The verve is infectious. DaBaby raps about seeing that energy out there in the world: “I give a fan a high five at the airport, she did a backflip.” He raps about the new sensation of being in places where he can’t bring his gun: “I’m on the front row at BET without my glock/ I’m ready to beat a nigga up like I’m the Rock.” He raps the best Eddie Murphy-related punchline I’ve heard in at least a decade: “I pull up with a bitch that’s so thick, think I’m Norbit.” He just raps. He raps and raps and raps. I hope he doesn’t stop rapping anytime soon.

Kirk will probably debut at #1. But DaBaby didn’t come in with the same kind of mystique that DMX had when he first showed up. Baby On Baby, without the benefit of deafening advance buzz, peaked at #7 on the album charts. So DaBaby won’t pull a DMX in 2019 — unless he puts out a third album by the end of the year. Don’t bet against him.

FURIOUS FIVE

1. Bandhunta Izzy – “How To Rob” (Feat. The Madd Rapper)
Twenty years ago, 50 Cent stirred up a whole lot of shit by describing exactly how he would rob virtually every big-name rapper out. Bandhunta Izzy, from Baltimore, seems unlikely to cause similar chaos, and yet his bracing, ignorant, funny sequel is more fun than it probably should be. “See I was gon rob 6ix9ine, but he going to tell at the end/ I was gon’ rob young Melly, but he busy shooting his friends.” “Run up on Meek Mill, who you tryna yell at?/ Run up on Gunna, what’s in that Chanel bag?” “I was gon’ rob Lil Uzi with a big pump/ I was gon’ rob Lil Pump with a big Uzi.” (We didn’t need that Lil Nas X punchline, though.)

2. Wiki – “Eggs”
We haven’t heard anyone tear apart a Madlib beat like this since… Well Bandana just came out, so we’ve heard it very recently.
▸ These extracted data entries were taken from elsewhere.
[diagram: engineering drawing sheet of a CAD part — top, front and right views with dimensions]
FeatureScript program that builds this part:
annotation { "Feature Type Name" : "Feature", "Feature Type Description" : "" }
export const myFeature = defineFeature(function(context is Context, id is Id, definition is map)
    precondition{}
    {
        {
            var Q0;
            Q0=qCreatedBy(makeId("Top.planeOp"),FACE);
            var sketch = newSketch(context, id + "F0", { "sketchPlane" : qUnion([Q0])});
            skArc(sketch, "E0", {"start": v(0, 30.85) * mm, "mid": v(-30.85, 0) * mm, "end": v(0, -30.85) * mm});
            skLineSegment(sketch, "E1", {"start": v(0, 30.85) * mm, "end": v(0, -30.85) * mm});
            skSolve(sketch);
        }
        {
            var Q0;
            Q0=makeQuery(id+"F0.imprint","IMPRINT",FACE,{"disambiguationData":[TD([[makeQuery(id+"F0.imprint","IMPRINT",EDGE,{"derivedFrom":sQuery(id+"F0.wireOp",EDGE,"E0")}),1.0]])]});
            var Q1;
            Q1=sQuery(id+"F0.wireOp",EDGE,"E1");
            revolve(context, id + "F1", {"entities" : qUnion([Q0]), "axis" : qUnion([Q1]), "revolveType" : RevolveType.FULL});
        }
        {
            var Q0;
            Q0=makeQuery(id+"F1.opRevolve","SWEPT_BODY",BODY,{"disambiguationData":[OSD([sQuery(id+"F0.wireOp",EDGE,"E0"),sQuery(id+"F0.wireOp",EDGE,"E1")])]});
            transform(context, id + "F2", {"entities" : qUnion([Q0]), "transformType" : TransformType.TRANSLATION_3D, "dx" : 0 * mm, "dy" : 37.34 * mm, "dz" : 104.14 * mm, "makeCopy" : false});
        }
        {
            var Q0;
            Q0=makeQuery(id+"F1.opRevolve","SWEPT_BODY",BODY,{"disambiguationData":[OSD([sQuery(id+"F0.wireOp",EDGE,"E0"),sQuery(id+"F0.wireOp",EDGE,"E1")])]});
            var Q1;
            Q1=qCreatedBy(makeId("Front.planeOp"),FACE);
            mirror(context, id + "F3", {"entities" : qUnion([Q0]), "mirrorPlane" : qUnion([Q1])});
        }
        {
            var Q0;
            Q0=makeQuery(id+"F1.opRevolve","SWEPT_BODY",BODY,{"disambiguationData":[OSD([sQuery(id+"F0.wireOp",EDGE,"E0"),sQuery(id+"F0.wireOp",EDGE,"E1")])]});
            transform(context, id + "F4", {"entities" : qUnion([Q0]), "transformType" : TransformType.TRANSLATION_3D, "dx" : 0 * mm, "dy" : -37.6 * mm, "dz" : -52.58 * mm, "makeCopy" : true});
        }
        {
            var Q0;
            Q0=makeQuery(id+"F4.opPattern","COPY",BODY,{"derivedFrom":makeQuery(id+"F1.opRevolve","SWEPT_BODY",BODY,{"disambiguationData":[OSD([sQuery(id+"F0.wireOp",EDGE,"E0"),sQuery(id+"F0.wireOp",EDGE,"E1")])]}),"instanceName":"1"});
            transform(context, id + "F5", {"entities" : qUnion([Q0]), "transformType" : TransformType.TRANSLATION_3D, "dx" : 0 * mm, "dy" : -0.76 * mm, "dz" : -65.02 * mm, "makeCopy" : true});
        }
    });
But Wiki rips apart a Madlib beat differently, and I like the way he says the word “stupid.”

3. Ouija Macc & Starfox LaFlare – “Hiding In The Bushes”
I did not foresee face-tatted Juggalos bringing back the Ying Yang Twins’ whispering gimmick to talk about avoiding police, and I definitely didn’t foresee face-tatted Juggalos bringing back the Ying Yang Twins’ whispering gimmick on a really good, eerily catchy song.

4. Queen Key – “Make Me Cum”
Queen Key cannot be the first female rapper to come out with her own take on the “Suck It Or Not” trope, but I can’t remember anyone doing it this confidently or nastily before. I shouldn’t need to tell you this, but do not watch this video at work.

5. Sada Baby – “Tien N Yamcha”
As I am typing this, I am also learning that there’s a new 21-song Sada Baby mixtape out there in the world. There is too much good rap music. It’s like goddamn prestige TV right now. Who can keep up?